La realtà, spesso atroce, dilaniata dal dolore, dalla solitudine, dallo sradicamento, quasi si trasfigura e si decanta in storie tormentose ma coinvolgenti. Il racconto è in primo luogo catarsi: senza racconto il gorgo degli affetti e degli eventi rischia di implodere.
Si è al tempo stesso spettatori più o meno distaccati e, mediante il meccanismo dell’identificazione, protagonisti di disavventure. Certi intrecci dell’esistenza reale, come ci insegna Pirandello, spesso sono più inverosimili di quelli partoriti da una fervida fantasia. Così la vita si spinge oltre il grigiore quotidiano, anche se il movimento è azzardo, fuga verso l’ignoto, corsa sul margine dell’abisso.

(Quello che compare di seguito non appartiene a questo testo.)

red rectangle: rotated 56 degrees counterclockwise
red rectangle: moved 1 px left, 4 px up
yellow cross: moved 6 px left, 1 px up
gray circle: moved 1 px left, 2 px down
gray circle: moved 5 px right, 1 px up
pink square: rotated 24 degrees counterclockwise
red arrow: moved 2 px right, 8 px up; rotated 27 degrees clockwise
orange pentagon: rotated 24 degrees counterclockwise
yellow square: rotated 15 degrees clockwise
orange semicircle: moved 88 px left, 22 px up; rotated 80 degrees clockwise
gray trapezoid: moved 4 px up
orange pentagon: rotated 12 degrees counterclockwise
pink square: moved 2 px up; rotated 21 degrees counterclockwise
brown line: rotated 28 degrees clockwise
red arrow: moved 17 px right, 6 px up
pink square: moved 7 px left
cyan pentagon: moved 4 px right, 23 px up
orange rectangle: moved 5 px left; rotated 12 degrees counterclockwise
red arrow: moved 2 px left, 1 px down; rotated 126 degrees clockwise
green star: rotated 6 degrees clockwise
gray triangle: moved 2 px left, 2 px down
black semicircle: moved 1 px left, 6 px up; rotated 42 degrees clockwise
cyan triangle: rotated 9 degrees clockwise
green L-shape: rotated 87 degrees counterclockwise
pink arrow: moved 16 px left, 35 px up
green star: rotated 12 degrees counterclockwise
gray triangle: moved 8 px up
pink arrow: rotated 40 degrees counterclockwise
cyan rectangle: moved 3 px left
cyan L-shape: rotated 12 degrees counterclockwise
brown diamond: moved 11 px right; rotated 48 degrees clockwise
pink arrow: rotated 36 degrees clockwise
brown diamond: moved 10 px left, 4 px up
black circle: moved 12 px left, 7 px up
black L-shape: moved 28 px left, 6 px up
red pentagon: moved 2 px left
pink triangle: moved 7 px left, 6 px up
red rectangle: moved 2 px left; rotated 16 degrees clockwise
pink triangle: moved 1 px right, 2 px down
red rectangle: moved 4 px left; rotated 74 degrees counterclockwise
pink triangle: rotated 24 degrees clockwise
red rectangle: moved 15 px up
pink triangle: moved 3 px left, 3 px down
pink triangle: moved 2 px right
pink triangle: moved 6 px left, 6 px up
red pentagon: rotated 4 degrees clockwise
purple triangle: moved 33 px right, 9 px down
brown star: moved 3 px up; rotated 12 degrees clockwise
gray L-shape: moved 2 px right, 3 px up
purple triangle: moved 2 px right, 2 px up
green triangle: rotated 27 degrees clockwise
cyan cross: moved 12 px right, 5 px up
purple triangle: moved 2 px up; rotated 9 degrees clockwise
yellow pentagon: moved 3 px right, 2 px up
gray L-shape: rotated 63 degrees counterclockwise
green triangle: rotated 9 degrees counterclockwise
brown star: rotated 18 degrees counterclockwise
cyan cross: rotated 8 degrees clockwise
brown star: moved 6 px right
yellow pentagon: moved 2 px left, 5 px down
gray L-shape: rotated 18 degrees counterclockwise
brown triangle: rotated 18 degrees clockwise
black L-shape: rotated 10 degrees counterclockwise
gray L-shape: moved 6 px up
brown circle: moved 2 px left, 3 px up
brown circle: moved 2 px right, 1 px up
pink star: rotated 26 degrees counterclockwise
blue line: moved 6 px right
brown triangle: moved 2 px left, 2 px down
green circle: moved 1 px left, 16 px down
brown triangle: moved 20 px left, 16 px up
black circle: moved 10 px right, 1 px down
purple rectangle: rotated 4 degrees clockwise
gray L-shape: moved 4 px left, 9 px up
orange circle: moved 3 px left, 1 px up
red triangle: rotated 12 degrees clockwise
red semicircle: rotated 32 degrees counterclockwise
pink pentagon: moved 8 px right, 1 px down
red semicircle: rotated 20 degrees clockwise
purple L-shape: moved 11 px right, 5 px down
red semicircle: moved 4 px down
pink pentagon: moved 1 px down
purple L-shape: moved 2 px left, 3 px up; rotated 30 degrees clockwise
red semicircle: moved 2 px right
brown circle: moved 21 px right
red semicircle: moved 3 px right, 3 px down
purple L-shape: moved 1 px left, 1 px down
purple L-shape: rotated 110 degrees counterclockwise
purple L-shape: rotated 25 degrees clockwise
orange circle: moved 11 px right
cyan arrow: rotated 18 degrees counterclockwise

Come nei romanzi, anche nella novellistica televisiva è fondamentale il ruolo della voce narrante: nella puntata del 15 gennaio 2014, Dean Buletti ci conduce nel plot di Giancarlo Dessena, un giovane sardo scomparso qualche mese addietro. E' prima dipinto il ritratto del giovane. L’ineffabile giornalista indugia su alcuni aspetti psicologici: è un ragazzo eccentrico, solitario, amante della natura. Si insiste proprio sul suo amore per la natura, come se fosse una nota bizzarra… Non basta: Buletti, ad un certo punto, insinua che Giancarlo Dessena è un visionario, poiché si interessa al problema delle “scie chimiche” che, invece, sono “scie di condensazione” (sic). La RAI, come le altre reti di regime, ribadisce la sua posizione negazionista, la sua funzione di strumento atto ad annebbiare le menti.
In quale contesto si inquadra il depistaggio in esame? Nell’ambito di una trasmissione, per certi versi utile, ma nata sotto il segno dell’ambiguità: l’insistenza sul problema delle missing persons non sarà un espediente? Non dovrà prima o poi convincere i cittadini a lasciarsi inserire un microchip sottocutaneo? Sappiamo che la feccia che pilota i media non ha alcuna premura: agisce per gradi, con sadica lentezza. L’itinerario è sempre il medesimo: problema: sparizione di adolescenti, anziani, donne sole etc.; reazione: bisogna trovare un rimedio, un modo per evitare tutte queste scomparse; risoluzione: microprocessore sottopelle.
Tra l’altro ben sappiamo chi sono gli autori di molte “eclissi”: gli stessi che poi fingono di prodigarsi per ritrovare coloro che si sono dileguati. E’ come nel caso degli omicidi rituali, su cui la redazione di “Chi l’ha visto?’” indaga con zelante sprovvedutezza, con acuta cecità. Gli assassini sono là dove nessuno pensa di cercarli.
Stride comunque con l’ostentato “coraggio” di talune inchieste, la pusillanimità con cui codesti segugi senza olfatto si rifiutano di seguire le orme che conducono a casi scottanti: l’inchiesta su Davide Cervia si è mummificata, non appena si è sfiorato, su nostra segnalazione telefonica, il “Progetto R.F.M.P.”; di Franco Caddeo, come denunciato da Gianni Lannes, gli investigatori della polpetta non hanno mai voluto occuparsi.
Insomma, la spettacolarizzazione del dolore va bene, ben venga pure qualche reportage che dimostri quanto sono intrepidi i nostri eroi catodici. Moralismo e buoni sentimenti si sprecano. Oltre non si va, semmai si disinforma sulla geoingegneria clandestina in stile “Superkatz” o “Clistero” con i predicozzi di Adam Katzmon...
Questo è il disservizio, pardon, servizio pubblico ed il canone va pagato! Dobbiamo regalare una mise da Superwoman alla Scia-relli.